I have something similar to the following code in my Android app,

val regex = Regex("\\$\\{}")

It works well for the unit tests in src/test, but it throws PatternSyntaxException for the unit tests in src/androidTest, and when I run the whole app, it has the same exception.

Here is the exception details

java.util.regex.PatternSyntaxException: Syntax error in regexp pattern near index 5
\$\{}
     ^
    at com.android.icu.util.regex.PatternNative.compileImpl(Native Method)
    at com.android.icu.util.regex.PatternNative.<init>(PatternNative.java:39)
    at com.android.icu.util.regex.PatternNative.create(PatternNative.java:35)
    at java.util.regex.Pattern.compile(Pattern.java:1426)
    at java.util.regex.Pattern.<init>(Pattern.java:1401)
    at java.util.regex.Pattern.compile(Pattern.java:959)
    at kotlin.text.Regex.<init>(Regex.kt:89)

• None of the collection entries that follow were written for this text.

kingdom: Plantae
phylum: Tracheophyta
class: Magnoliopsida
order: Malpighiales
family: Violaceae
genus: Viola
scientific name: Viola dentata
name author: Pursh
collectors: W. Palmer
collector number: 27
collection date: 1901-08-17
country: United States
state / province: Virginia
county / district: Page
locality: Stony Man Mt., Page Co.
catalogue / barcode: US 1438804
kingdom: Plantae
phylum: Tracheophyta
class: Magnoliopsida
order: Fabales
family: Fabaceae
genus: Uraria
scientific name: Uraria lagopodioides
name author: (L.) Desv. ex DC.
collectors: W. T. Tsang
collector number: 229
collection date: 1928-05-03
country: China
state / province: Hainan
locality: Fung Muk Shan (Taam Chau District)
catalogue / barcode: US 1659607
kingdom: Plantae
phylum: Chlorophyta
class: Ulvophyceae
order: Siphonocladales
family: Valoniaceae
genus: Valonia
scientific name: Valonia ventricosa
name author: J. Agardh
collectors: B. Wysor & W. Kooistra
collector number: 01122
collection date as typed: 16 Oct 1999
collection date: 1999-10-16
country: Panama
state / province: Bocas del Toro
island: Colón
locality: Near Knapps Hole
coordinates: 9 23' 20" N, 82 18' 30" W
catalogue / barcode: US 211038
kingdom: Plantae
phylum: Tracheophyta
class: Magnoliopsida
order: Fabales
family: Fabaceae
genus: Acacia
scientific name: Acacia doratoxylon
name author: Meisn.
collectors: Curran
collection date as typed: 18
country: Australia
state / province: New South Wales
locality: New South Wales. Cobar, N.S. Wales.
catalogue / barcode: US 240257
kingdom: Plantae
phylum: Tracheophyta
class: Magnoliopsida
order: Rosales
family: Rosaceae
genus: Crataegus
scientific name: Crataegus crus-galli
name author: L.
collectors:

I have to write this way to make it work in Android Environment.

val regex = Regex("\\$\\{\\}")

But android studio will complain about this enter image description here

Anyone knows why this happens?

1 Answer 1

3

You appear to have found a bug. { must be escaped; } is a weird beast: If you intend to match an actual }, you must ordinarily escape it, however, what happens if a regex contains a closing } that has no matching opener? The regex spec is not particularly clear about this; the obvious choices are to either fail, or, to treat it as a literal }. That last one is trying to assume that the programmer must be infinitely wise and incapable of error, and is therefore utterly stupid, and yet, android studio is forcing you into this stupity. There is one (bad) reason to work this way, which is that the modus operandi in regexes is 'hey if it makes no sense, assume the literal is intended', but this isn't universal (generally, ) must always be escaped, for example). It shows up in having a - within a [] block at an edge, then it is interpreted as a literal.

The 'fix' seems to me to be to accept the behaviour of androidTest because this is such a weird corner case, and 'throw an exception' is usually a better choice than 'make bizarre assumptions about what this garbage is supposed to mean'. They are 2 completely different regex engines, differences in unspecced corner cases are presumably inevitable, and a mindset of 'they must become exactly the same in all ways' is therefore unworkable.

TL;DR:

  • The right regex is to escape the }, always, even if you have an engine that doesn't need it.
  • Send a bug report to android studio/intellij that their warning is bad and needs to be removed. In fact, the opposite is more warranted, and state the case that e.g. the android internal engine demands the \\.